The important initial papers that originated the language modeling approach to IR are: (Berger and Lafferty, 1999, Ponte and Croft, 1998, Miller et al., 1999, Hiemstra, 1998). Other relevant papers can be found in the next several years of SIGIR proceedings. (Croft and Lafferty, 2003) contains a collection of papers from a workshop on language modeling approaches and Hiemstra and Kraaij (2005) review one prominent thread of work on using language modeling approaches for TREC tasks. Zhai and Lafferty (2001b) clarify the role of smoothing in LMs for IR and present detailed empirical comparisons of different smoothing methods. Zaragoza et al. (2003) advocate using full Bayesian predictive distributions rather than MAP point estimates, but while they outperform Bayesian smoothing, they fail to outperform a linear interpolation. Zhai and Lafferty (2002) argue that a two-stage smoothing model with first Bayesian smoothing followed by linear interpolation gives a good model of the task, and performs better and more stably than a single form of smoothing. A nice feature of the LM approach is that it provides a convenient and principled way to put various kinds of prior information into the model; Kraaij et al. (2002) demonstrate this by showing the value of link information as a prior in improving web entry page retrieval performance. As briefly discussed in Chapter 16 (page 16.1 ), Liu and Croft (2004) show some gains by smoothing a document LM with estimates from a cluster of similar documents; Tao et al. (2006) report larger gains by doing document-similarity based smoothing.

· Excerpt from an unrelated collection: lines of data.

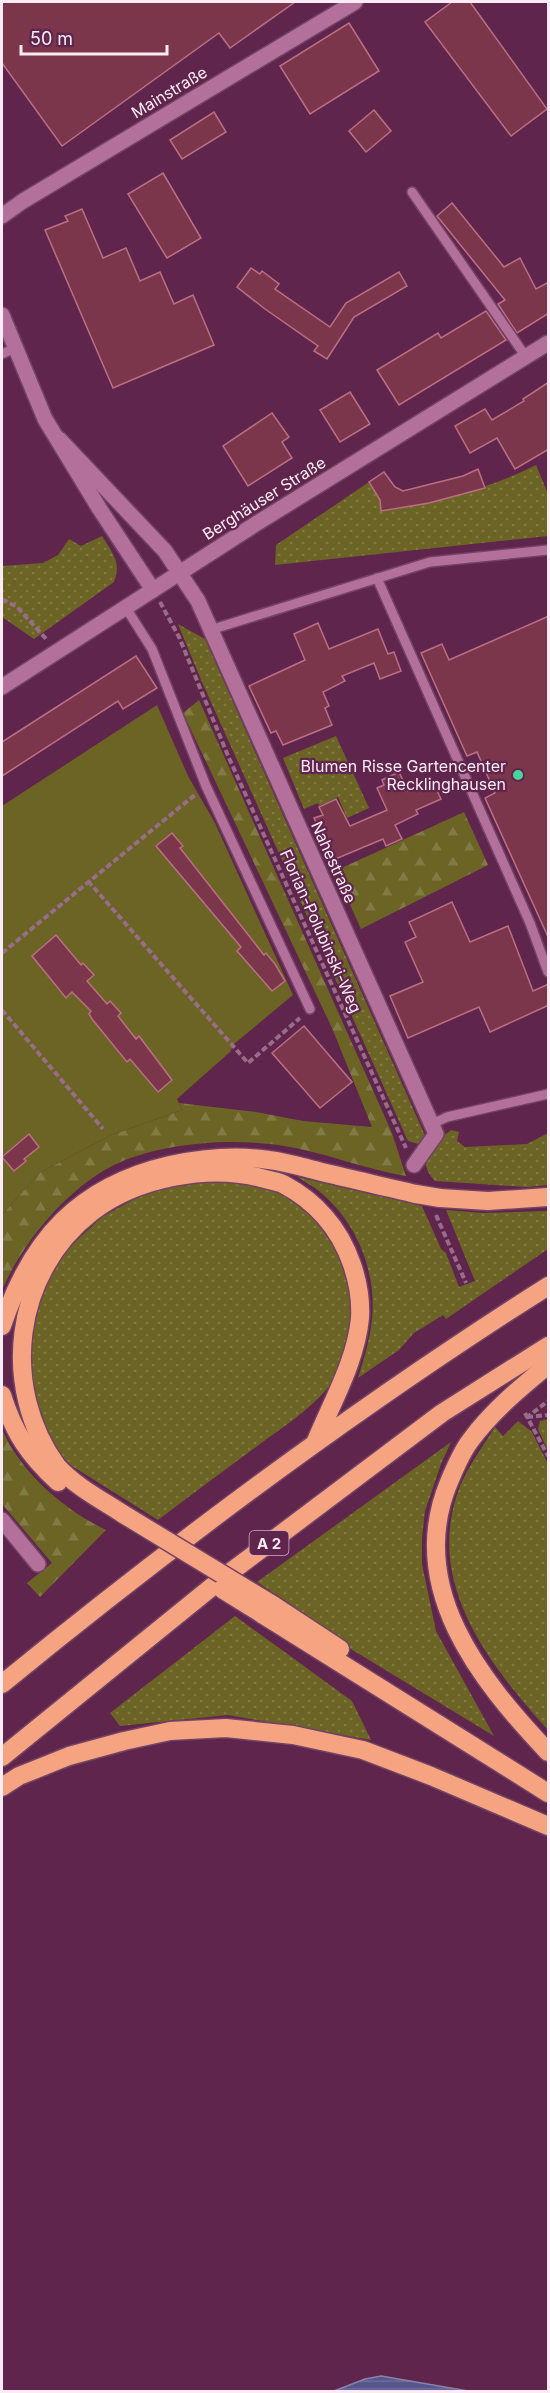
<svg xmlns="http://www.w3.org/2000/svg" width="550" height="2393" font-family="Inter,sans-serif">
<defs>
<pattern id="grass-dots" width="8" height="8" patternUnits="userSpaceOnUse" patternTransform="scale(1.5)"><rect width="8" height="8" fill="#6b6424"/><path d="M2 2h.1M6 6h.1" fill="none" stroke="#817a44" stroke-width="1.8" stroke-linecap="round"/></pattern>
<pattern id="forest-firs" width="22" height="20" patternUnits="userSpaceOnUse" patternTransform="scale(1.5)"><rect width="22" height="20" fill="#6b6424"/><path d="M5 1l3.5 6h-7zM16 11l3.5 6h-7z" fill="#817a44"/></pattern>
<pattern id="water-rules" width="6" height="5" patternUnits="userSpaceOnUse" patternTransform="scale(1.5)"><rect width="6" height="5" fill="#56568c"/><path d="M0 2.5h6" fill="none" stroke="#6f6e9d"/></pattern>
</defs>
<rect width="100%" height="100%" fill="#60254c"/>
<g fill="url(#grass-dots)">
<path d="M536 465 548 494V536L275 565 276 545 369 482 380 500 382 511C436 502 487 490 536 465Z"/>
<path d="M102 536C112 552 122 563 114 582L34 639 2 617V566L43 563 58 555 69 539 81 546Z"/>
<polygon points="178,624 205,639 427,1140 422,1145 408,1141 202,682"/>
<polygon points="336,736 369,808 347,818 338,797 319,806 318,803 304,809 283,758"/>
<path d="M451 1130 459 1132 457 1141 465 1147 527 1144 548 1133V1185L527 1187 435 1181C414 1159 432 1145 451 1130Z"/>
<path d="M297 1177 422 1206 441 1249 446 1253 459 1287 475 1281 446 1210 483 1213 548 1211V1249L446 1319 443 1315 414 1333 399 1350 358 1378C364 1359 370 1339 372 1319 377 1273 357 1222 320 1192 313 1186 305 1182 297 1177Z"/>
<path d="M241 1179C254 1184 267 1187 280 1192 335 1217 361 1287 346 1343 342 1358 338 1376 327 1389 309 1410 283 1427 260 1444 226 1469 192 1494 158 1520L72 1466 57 1452 30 1408 29 1314 60 1256 102 1217 149 1191 180 1181Z"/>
<polygon points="548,1419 548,1451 538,1429 540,1421"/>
<path d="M518 1421 532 1432 548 1464V1730C488 1663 423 1582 460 1486 469 1465 483 1446 495 1427L503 1436Z"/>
<polygon points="451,1442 441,1464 425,1511 422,1538 422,1564 436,1631 494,1736 290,1612 292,1605 257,1582"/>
<polygon points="235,1616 352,1701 371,1740 228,1715 120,1726 110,1713"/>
</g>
<g fill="url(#forest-firs)">
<path d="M199 700 392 1133 406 1176C363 1169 322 1151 278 1145 228 1138 158 1143 112 1166 65 1191 23 1242 2 1290V1215L39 1173 111 1135 182 1110 179 1103 256 1112 303 1121 372 1127 332 1028 183 713Z"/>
<polygon points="464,812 488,865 361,929 335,871"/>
<path d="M2 1429C21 1473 63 1509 106 1530L40 1597 27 1583 52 1563 2 1504Z"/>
</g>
<polygon fill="#6b6424" points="157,705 188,776 215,823 293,995 234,1044 230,1052 177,1099 182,1110 111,1135 39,1173 2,1215 2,806"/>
<polygon fill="url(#water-rules)" stroke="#8783ab" stroke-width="1.5" points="381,2376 468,2391 334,2391 365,2379"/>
<g fill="#7c364c" stroke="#bb6f84" stroke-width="1.5">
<polygon points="2,2 295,2 230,48 219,33 62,146 2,63"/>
<polygon points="452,2 470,2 547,109 511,136 425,22"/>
<polygon points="349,23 379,71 310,114 280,66"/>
<polygon points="374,110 391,131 366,152 349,131"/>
<polygon points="214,112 226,132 182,159 170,140"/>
<polygon points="163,173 201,238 167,258 128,194"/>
<polygon points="452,203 504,267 520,258 536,289 549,282 549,313 517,333 498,304 505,300 437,216"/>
<polygon points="82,209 103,258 126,248 140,281 160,272 174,304 193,295 214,345 113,388 45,230 68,221 65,216"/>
<polygon points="251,268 260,274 262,271 279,284 275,289 330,327 346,303 399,272 407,286 354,317 327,359 314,351 318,346 265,309 237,287"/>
<polygon points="486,311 506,340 399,405 377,370 438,333 441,338"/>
<polygon points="549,382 549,449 515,469 497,438 470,453 455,426 485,409 492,420 524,401 523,399"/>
<polygon points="350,392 370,424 340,442 320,410"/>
<polygon points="272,413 289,437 282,442 292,458 248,486 223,446"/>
<polygon points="478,469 485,488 429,503 381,511 380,500 369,482 384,472 395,487 403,491 463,476"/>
<polygon points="549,616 549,939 485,798 495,793 477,752 467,756 421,653 442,644 449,660"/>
<polygon points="318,623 329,649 378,629 388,654 394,652 401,671 380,679 374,663 342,676 345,681 323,692 329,706 325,708 332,725 283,745 276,731 271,733 249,686 305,660 294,634"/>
<polygon points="136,656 157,688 123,709 118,701 2,776 2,742"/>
<polygon points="399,772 408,791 432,780 441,799 416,810 418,814 395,825 402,839 386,846 383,839 333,860 314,818 323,815 319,807 336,799 350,826 387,810 377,788 384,785 382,780"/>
<polygon points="172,833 183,846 180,848 264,955 266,953 275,964 285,981 272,991 237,951 241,947 156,846"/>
<polygon points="452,902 470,942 508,926 533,991 549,984 549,1005 490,1032 479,1007 408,1038 390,996 423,982 405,942 416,937 409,922"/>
<polygon points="56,935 81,965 83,963 94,975 87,981 107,1004 110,1001 121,1013 118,1016 136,1039 139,1036 172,1080 158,1092 130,1059 127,1062 92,1019 89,1014 91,1011 72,992 66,998 32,956"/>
<polygon points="304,1026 352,1082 320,1108 272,1053"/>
<polygon points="29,1134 39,1147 24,1159 26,1161 14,1171 2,1157"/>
</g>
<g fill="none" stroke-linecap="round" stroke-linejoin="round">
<defs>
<g id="lane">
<polyline points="412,192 526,357"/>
<polyline points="2,354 15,348"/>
<polyline points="377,578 530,923 548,972"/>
<polyline points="126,608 152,649 206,786 310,1009"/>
<polyline points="210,630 430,562 548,550"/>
<polyline points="432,1124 447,1117 548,1094"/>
</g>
<g id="street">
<polyline points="2,216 23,201 355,2"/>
<polyline points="2,315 45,419 99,508 153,590"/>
<polyline points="59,439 165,551 198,601 436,1134 414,1165"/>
<polyline points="2,1520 38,1564"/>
</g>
<polyline id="secondary" points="2,687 254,525 548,343"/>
<g id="highway">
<polyline points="440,1198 488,1201 548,1197"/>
<path d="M2 1326C31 1239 79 1186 170 1165 203 1158 236 1155 269 1160 286 1162 302 1167 318 1171 350 1179 383 1186 416 1194"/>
<path d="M548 1365C520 1388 492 1411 470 1441 461 1453 455 1468 449 1482 405 1587 480 1680 548 1752"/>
<path d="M2 1395C14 1433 28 1454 58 1482"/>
<path d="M123 1514C100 1499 75 1486 57 1466 0 1387 13 1273 92 1212 136 1178 208 1164 261 1178 268 1180 276 1181 283 1184 298 1192 314 1204 325 1217 348 1243 362 1283 360 1318 356 1361 332 1402 316 1441"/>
<polyline points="273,1605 340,1649"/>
<polyline points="262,1614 548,1793"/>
<path d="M2 1684C177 1541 357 1407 548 1286"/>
<polyline points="2,1757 224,1577 442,1413 548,1346"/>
<polyline points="2,1787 19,1776 69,1756 124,1741 170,1731 226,1728 293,1735 363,1750 431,1776 548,1826"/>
</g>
</defs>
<use href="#lane" stroke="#724364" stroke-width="12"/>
<use href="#street" stroke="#724364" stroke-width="18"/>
<use href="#secondary" stroke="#724364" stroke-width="18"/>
<use href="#highway" stroke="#724364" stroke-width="21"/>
<g stroke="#986d89" stroke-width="4" stroke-dasharray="6 3" stroke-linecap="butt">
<polyline points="2,599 17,607 48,641"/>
<polyline points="160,602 179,637 229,758 406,1148"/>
<polyline points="88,881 248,1063 300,1018"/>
<polyline points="2,953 196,794"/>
<polyline points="2,1010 103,1129"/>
<polyline points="436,1215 466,1283"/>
<polyline points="525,1413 548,1456"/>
<polyline points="527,1417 548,1415"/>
<polyline points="526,1418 548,1401"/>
</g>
<use href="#lane" stroke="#b3709a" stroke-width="9"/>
<use href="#street" stroke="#b3709a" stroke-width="15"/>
<use href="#secondary" stroke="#b3709a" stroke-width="15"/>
<use href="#highway" stroke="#f6a382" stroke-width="18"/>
<defs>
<g id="highway-bridge">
<polyline points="416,1194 440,1198"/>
<polyline points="123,1514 273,1605"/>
<polyline points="222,1589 262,1614"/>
</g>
</defs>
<use href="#highway-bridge" stroke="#724364" stroke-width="21" stroke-linecap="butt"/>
<use href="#highway-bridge" stroke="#f6a382" stroke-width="18"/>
</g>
<circle fill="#4ad49c" stroke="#60254c" stroke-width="2" cx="518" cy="775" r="6"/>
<g text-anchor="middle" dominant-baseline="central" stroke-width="4.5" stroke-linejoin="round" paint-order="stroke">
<rect fill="#60254c" stroke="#ccb0c2" stroke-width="1.5" x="249.5" y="1531" width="39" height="24" rx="4.5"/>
<g font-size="15" font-weight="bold" fill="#faebf4">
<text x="269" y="1543">A 2</text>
</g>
<g font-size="16" fill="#faebf4" stroke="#60254c">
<text transform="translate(169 92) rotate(-31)">Mainstraße</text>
<text transform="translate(264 498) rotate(-32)">Berghäuser Straße</text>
<text transform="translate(334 862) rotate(66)">Nahestraße</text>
<text transform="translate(321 931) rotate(66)">Florian-Polubinski-Weg</text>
</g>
<g font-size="16" fill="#faebf4" stroke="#60254c" text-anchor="end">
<text x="506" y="766">Blumen Risse Gartencenter<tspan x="506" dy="18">Recklinghausen</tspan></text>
</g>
</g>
<rect width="550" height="2393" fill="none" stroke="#faebf4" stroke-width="6"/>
<path d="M21 45v9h146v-9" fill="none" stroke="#faebf4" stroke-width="3"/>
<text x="30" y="45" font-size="18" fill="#faebf4" stroke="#60254c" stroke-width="4.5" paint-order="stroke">50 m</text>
</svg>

Hiemstra and Kraaij (2005) present TREC results showing a LM approach beating use of BM25 weights. Recent work has achieved some gains by going beyond the unigram model, providing the higher order models are smoothed with lower order models (Cao et al., 2005, Gao et al., 2004), though the gains to date remain modest. Spärck Jones (2004) presents a critical viewpoint on the rationale for the language modeling approach, but Lafferty and Zhai (2003) argue that a unified account can be given of the probabilistic semantics underlying both the language modeling approach presented in this chapter and the classical probabilistic information retrieval approach of Chapter 11 . The Lemur Toolkit (http://www.lemurproject.org/) provides a flexible open source framework for investigating language modeling approaches to IR.